Prince tient son premier "gros" Hit en édulcorant sa formule magique, cependant le reste de l'album fait moins de concessions. Passé maître dans l'art de la programmation des "drum-lines", l'artiste nous livre son plus impressionnant titre Funk jusqu'alors. Avec sa célèbre rythmique électro imbriquée dans un gimmick accrocheur, l'imparable "1999" ouvre le bal façon "dance" dense d'apocalypse ("don't worry I won't hurt U, I only want U to have some fun"). On y décèle aussi, rétrospectivement, l'embryon du futur Hit de l'album suivant, "Let's go crazy".
Il conserve son coté bravache avec l'excellent "Let's pretend we're married", une composition Funk-Rock semblant échappée d'un ancien album où il est question, comme d'hab, de tester ses talents à l'horizontale jusqu'à plus soif, quitte à dérailler complètement sur la fin ("I wanna fuck U so bad it hurts, it hurts, it hurts / I sincerely wanna fuck the taste out of your mouth"). Ou encore "D.M.S.R", hymne aux beautiful people qui hantent les dancefloors, à la rythmique lourde et au refrain scandé comme un slogan ("Dance, Music, Sex, Romance !", voila enfin un véritable projet politique ; -).
Le reste des chansons prend un tour nettement électro, notamment les excellents "AUTOmatic" et "Something in the water (does not compute)". La tonalité inquiétante et les paroles zarbis donne une ambiance inédite, entraperçue précédemment avec le titre "Annie Christian", qui tranche résolument avec le style jusqu'alors romantique ou festif de Prince. L'amour obsessionnel décrit dans "AUTOmatic" montre le coté angoissant d'une passion exclusive ("No1 else could understand U, you're 2 complex, They say nothing's perfect, but they don't know U"). Le titre se termine sur un choeur de femmes en pleurs, après cette sentence implacable "I can hear U, I'm going 2 have 2 torture U now". Bonjour la flippe. Idem concernant "Something in the water", Prince passe en mode parano lorsqu'il ne parvient pas à satisfaire sa bien-aimée ("Must be something in the water U drink 'cuz why else would a woman wanna treat a man so bad?").
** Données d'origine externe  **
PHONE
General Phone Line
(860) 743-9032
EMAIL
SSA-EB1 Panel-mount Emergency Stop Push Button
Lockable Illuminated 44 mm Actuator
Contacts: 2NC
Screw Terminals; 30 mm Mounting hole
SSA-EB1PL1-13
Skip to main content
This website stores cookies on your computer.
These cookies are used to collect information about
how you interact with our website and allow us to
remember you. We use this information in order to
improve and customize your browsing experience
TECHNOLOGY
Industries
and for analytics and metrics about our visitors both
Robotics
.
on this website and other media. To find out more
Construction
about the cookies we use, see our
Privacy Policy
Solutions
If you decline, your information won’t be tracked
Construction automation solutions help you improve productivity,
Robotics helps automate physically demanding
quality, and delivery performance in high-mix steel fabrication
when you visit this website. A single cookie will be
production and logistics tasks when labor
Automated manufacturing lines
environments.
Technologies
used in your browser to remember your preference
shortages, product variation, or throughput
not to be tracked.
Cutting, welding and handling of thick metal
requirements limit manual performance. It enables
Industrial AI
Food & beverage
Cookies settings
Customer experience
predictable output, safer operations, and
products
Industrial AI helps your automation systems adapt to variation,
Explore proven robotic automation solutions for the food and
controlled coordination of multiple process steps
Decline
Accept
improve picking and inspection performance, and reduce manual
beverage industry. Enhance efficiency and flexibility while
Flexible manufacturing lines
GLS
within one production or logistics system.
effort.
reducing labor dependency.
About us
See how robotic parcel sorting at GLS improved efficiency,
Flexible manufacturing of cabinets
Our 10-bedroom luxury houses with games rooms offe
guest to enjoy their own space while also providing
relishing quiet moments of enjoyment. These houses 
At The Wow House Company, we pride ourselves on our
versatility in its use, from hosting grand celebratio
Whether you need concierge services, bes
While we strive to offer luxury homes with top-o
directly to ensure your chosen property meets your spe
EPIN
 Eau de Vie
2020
Les deux titres Rock de l'album, "Lady Cab Driver" et "All the Critics love U in New York", nerveux et efficaces, sont eux aussi décalés par rapport à ce que proposait l'artiste naguère. Prince réussi à mêler une sorte de mystique poétique avec un second degré libérateur dans l'écriture de ses textes, et reste incroyablement inspiré mélodiquement, partant dans des solos guitaristiques bien démonstratifs de ses capacités. Dans le premier il tente de se libérer de lui-même, s'évader de la solitude à l'aide d'une chauffeuse de taxi ("Lady, I'm so lonely, I know that's not the way 2 be, Don't want isolation, but the air it makes me cold, Drive it, baby, drive it, drive this demon out of me"). L'escapade escalade jusqu'au climax lors duquel notre Prince règle ses problèmes en prenant la jeune femme à la hussarde, probablement sur la banquette arrière de son taxi. Bah oui, on ne se refait pas. Le garçon continue à régler ses comptes dans "All the critics", cette fois avec l'hypocrisie du milieu artistique dans lequel il évolue depuis maintenant quelques années ("U don't have 2 keep the beat, they'll still think it's neat - in New York").
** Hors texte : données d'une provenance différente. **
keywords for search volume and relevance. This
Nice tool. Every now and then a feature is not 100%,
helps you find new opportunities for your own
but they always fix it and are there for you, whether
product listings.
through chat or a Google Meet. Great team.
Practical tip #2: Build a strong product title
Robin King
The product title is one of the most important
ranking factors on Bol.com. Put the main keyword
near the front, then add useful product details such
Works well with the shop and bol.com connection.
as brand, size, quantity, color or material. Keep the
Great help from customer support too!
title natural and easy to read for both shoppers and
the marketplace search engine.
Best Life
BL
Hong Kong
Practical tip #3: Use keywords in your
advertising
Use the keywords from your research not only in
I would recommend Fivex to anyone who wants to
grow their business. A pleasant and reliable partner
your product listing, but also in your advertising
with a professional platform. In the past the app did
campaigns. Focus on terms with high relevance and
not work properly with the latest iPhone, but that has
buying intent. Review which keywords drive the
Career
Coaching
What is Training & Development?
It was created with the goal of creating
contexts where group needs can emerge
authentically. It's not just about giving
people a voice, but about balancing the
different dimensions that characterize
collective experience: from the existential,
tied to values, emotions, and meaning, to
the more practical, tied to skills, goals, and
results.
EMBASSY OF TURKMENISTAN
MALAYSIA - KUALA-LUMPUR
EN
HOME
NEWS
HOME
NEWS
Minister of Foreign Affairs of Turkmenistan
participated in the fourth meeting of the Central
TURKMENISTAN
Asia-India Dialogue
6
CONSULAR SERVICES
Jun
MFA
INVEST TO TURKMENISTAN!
1999 est le premier double-album de Prince. Cela est en partie du à la durée des titres, qui pour la plupart dépassent allègrement les cinq minutes. S'il reste quelques vestiges de la première époque Princière avec des chansons Pop anecdotiques comme "Delirious" et les slows un peu datés "International Lover" ou "Free", la matière principale de cette production est neuve, et peut être vue comme le pont hybride entre la période Funk-Disco "Dirty Mind" et le choc Rock "Purple Rain".
Avec ses longues plages instrumentales inventives, ses sonorités nouvelles, ses textes plus aériens, cette production permet à Prince de prendre une envergure qui préfigure ses futurs chefs d'oeuvre.